Distracted wrote:And some concepts should wait until maturity before they're introduced into impressionable minds.
I would agree with that, but there's also something to be said for the claim that blocking certain materials from a household breeds a child who isn't going to have any interest or any thirst for ideas other than that which they're brought up with - namely, that they'll be closedminded. I understand not wanting to expose a rebellious 12 year old to nihilism because they just want an ideology to latch onto, but if they're raised through to adulthood under the rule that anything contrary is incorrect, they're going to develop the general attitude towards life that
everything contrary is incorrect, and get locked into a dogmatic belief system, to the threat of becoming intolerant - and really I'm speaking towards all behavior and ideas, not specifically religious beliefs.

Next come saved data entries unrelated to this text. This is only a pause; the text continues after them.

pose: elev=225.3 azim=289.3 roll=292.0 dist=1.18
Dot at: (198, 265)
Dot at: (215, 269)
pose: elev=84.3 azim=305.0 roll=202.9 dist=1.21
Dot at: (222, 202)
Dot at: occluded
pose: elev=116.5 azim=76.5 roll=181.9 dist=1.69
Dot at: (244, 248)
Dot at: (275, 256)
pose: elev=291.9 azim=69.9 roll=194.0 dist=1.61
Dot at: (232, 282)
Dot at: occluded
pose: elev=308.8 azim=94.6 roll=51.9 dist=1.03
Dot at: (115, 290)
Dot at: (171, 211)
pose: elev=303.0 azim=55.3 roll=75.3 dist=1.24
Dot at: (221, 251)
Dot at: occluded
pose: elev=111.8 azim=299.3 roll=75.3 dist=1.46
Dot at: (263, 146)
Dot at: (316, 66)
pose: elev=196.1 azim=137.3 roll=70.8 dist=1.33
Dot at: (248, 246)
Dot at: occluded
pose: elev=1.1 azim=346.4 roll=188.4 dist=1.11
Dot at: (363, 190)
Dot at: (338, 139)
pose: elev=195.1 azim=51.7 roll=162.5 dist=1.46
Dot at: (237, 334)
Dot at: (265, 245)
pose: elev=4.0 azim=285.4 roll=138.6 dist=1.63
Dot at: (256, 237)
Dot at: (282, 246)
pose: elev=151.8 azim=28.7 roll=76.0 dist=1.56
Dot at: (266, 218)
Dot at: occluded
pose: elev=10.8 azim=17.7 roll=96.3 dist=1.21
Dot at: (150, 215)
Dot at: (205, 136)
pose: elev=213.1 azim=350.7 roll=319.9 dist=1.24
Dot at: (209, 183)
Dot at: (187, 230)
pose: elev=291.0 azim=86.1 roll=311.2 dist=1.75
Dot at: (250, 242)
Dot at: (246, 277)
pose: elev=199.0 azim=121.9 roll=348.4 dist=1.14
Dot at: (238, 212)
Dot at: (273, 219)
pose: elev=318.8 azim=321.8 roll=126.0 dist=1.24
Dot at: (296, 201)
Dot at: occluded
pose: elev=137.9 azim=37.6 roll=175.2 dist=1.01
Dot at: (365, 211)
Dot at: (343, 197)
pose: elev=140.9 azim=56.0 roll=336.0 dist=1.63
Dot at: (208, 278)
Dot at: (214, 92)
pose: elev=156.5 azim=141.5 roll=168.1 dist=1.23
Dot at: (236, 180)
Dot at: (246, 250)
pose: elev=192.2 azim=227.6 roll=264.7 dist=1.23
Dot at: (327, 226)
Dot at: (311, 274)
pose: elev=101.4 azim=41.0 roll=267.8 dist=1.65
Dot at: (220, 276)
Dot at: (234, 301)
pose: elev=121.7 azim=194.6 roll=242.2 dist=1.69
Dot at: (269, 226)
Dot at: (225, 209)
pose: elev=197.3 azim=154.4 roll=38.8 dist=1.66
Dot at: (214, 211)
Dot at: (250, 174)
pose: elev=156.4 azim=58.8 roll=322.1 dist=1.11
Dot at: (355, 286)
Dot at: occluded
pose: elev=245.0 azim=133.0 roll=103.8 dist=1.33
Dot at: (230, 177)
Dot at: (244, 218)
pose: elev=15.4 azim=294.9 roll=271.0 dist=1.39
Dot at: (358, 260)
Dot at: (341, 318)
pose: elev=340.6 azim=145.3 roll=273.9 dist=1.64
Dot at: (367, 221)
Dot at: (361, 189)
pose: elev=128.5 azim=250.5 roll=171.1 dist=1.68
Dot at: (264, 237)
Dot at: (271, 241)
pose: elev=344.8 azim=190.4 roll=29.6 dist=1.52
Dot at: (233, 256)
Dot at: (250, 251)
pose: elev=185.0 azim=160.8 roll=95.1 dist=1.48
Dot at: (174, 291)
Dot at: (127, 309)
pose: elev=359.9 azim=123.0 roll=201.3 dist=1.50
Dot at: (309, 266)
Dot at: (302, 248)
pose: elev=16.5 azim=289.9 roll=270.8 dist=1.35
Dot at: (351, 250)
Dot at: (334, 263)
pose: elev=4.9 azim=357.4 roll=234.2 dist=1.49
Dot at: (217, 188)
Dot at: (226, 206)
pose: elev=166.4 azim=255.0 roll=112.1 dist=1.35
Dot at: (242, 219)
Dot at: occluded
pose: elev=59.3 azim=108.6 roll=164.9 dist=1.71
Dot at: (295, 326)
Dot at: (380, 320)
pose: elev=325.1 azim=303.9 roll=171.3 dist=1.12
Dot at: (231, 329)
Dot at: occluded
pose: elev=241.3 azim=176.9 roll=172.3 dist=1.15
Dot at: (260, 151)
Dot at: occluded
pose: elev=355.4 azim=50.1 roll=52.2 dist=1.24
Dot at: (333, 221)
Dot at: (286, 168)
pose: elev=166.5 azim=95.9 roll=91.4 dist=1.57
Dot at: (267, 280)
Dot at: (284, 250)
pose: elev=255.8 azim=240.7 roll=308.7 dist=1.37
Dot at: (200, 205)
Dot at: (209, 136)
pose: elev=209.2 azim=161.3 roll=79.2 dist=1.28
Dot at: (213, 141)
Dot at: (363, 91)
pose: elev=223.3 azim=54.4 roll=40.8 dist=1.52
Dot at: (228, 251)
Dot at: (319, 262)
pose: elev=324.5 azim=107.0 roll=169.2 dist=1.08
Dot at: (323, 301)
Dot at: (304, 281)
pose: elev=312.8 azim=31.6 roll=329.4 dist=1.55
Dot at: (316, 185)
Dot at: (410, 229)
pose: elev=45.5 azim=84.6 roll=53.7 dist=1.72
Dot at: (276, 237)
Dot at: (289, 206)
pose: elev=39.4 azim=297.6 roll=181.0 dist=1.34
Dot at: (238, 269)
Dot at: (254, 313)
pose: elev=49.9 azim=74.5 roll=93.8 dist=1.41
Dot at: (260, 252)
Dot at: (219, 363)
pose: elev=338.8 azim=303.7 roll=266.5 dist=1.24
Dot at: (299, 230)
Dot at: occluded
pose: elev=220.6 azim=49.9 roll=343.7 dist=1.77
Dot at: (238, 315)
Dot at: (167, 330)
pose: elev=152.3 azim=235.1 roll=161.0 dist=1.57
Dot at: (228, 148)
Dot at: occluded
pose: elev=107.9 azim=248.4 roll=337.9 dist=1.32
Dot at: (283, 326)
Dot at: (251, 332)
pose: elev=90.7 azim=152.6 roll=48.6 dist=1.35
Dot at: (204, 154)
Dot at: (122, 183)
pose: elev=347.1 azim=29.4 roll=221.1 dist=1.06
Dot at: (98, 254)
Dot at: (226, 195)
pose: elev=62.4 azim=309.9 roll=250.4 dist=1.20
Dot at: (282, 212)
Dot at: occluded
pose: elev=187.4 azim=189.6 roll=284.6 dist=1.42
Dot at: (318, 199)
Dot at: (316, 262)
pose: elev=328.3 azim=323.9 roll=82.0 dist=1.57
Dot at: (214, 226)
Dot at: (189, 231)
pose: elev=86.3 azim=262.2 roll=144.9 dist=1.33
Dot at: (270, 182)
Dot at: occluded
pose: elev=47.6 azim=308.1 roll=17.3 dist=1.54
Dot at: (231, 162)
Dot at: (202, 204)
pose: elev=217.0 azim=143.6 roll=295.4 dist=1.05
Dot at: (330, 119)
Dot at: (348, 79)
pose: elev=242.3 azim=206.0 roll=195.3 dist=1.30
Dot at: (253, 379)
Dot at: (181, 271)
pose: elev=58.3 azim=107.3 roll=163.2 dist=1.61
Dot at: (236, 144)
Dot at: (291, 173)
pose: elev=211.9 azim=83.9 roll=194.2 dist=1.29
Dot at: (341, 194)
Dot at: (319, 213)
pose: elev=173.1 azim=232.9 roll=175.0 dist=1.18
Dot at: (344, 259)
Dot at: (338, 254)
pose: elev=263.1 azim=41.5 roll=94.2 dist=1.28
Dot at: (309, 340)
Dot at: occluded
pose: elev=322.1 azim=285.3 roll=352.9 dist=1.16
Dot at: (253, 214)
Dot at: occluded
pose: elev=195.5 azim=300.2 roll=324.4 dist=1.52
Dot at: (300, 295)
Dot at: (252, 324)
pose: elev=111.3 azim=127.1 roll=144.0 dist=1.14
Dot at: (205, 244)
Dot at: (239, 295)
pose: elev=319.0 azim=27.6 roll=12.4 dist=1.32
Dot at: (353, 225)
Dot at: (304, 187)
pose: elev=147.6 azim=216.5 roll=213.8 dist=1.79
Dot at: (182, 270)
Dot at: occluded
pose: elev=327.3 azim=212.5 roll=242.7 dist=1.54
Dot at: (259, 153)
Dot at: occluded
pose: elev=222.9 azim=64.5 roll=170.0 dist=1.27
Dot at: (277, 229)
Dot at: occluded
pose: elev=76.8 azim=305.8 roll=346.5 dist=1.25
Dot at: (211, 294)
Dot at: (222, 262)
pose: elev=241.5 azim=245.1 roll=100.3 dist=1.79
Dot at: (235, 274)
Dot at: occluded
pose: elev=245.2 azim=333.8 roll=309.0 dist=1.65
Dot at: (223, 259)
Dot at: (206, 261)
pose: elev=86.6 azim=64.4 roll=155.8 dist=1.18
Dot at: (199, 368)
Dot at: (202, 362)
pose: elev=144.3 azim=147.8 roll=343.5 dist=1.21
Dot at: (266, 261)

The other thing is that people are going to have all kinds of ideas about when that period of impressionabillity is, and when it stops.
Alelou wrote:Some studies have actually shown that religion tends to wax and wane across the generations of any given family: parents with dogmatic beliefs tend to have children who are less so, and vice versa.
I agree that that's an element in the equation because of what I've seen in my own family. At least, this is true of the modern age. Back in the day one presumes that parents preaching to children just meant the children followed that... at least for the most part.
My grandparents were strong catholics, and my mom was, at least until she got older and, in my opinion, just became a little less dogmatic about it as a result of being an educated woman in a technological society. Certain beliefs just don't survive bold-faced contradiction.
On the other hand, my sister, contrary to my mom's position, has become an absolutely far right evangelical Christian. To the point that I think she's a friggin nutcase, to be honest. But she's not really Catholic anymore, she goes to all ND Christian services and sometimes Pentecostal services.
My dad's parents were somewhat religious - they went to church on Sunday (Baptists, not Catholics) - and my dad was in the choir for many years and I
hear that he was a youth minister in his 30's but this idea just baffles my mind. I would describe him as a "spiritual" person but not a church-goer. Apparently now, though, that he's raising my oldest sister's two kids, MY sister (the evangelical) has convinced them they need to start going back to church again so apparently they go twice a week. I think it's good for little kids. Regardless of my opinion of the beliefs, I think it's important for kids to be given a moral structure early on, and it's tough to say there's any better vehicle for that than religion.